FSO Institute: Dan, you’ve recently worked with some CPG companies that were able to address this strategy-to-action link by bringing together some senior-level, supervisory, and line employees to get them all aligned on vision, strategy, action planning, and outcome measures. Can you briefly describe how you did this?

Sileo: There are four common tools that have been used for many years to drive the process. These are the Success Cycle; the Strength, Weakness, Opportunity, Threat (SWOT) analysis; the Strategy Development Template; and the introduction of the Responsible, Accountable, Consulted, Informed (RACI) chart. A quick word of caution: Many times people within an organization will push back against these tools as dated and not relevant because new generational groups think differently. We typically lead a discussion about how the tools can evolve to meet the needs; and if we include the generational groups the organization is concerned about, it typically addresses the issue.

We begin with some just-in-time training on the Success Cycle and explain how the Vision and Strategy portions set the direction and the Action and Outcomes sections deliver the role clarity and deployment of resources. The final part of this discussion relates the Success Cycle to the PDCA process (Plan, Do, Check, Act), which makes the rollout conversation to the shop floor more relevant since it is a widely known process.

We then enter into a SWOT analysis, typically with a few groups consisting of a cross-section of functions and levels. This brings a diversity of thought and begins the process of buy-in to the strategies to be engaged in.

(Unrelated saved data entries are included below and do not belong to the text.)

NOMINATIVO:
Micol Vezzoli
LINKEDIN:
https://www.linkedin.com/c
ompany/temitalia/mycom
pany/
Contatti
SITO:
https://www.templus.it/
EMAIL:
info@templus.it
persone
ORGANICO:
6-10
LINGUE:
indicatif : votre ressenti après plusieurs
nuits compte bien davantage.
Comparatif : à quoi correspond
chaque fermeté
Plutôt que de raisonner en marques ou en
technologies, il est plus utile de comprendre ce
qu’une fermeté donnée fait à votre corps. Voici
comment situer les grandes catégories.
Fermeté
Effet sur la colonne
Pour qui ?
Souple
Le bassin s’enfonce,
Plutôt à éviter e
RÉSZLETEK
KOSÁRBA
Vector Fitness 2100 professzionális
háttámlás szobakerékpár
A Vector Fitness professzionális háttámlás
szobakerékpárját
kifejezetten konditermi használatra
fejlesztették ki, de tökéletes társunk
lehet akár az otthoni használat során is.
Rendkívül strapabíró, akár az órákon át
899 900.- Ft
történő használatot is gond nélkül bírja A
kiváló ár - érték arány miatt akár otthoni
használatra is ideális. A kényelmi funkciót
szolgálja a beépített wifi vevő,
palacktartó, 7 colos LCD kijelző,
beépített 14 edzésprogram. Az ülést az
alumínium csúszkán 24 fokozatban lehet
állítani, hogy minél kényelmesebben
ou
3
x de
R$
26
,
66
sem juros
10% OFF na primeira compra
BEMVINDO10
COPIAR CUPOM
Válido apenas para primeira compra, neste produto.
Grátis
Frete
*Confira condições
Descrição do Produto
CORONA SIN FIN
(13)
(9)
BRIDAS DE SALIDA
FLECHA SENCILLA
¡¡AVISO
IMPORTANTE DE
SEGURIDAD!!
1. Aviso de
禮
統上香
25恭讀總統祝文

Next is a scan to look for common grouping of items that the working groups believe need to be addressed. We try to help them limit it to the top five and capture others as the potential next round of focus areas once the current ones have been sufficiently addressed. 

Finally, we have a discussion concerning the path forward to include action planning. Once there is alignment with senior leadership, we demonstrate how a RACI chart aligns and deploys resources.

FSO Institute: Linking the SWOT analysis into an actual strategic plan has traditionally been a slow, laborious process. I understand that you used artificial intelligence (AI) to speed up the process and make this part of strategy development far less cumbersome and time-consuming. How did you do this?

Sileo: Embracing AI to do the first blush of analysis really did speed up the process. What normally would take a few days and multiple iterations across at least two to three people to ensure groupings make sense, AI was able to do this in just a few minutes. We type up the SWOT analysis in one PDF document and the five top themes identified in another, and ask AI to place each item in the group that it best fits in. After we do a quick run-through to make sure what was presented makes sense, we then ask AI to convert the groupings it just made into strategy statements of no more than two to three sentences. Again, we scan to make sure that what is presented makes sense and adjust as necessary. We now have a document that can be shared with leadership to begin the catch ball process (feedback from all stakeholders).

FSO Institute: You’ve had a lot of experience in getting plant-level, operations employees more engaged in their work. What do you see as the major benefits of involving them more in the strategy-to-action planning process?

Sileo: We like to drive the Buy-in, Ownership, Advocacy (BOA) model. By getting involvement early in the process, we jumpstart the buy-in part of the model. A way to think about this in a more detailed way is explained by the Attributes of a Culture of Collaboration (Ali, Pascoe & Wayne). When people are involved, it drives empowerment, forgiveness of mistake making, trust, commitment, sharing of information, openness, and cultural cohesiveness—all of which drive employee engagement. In other words, don’t just tell them, involve them.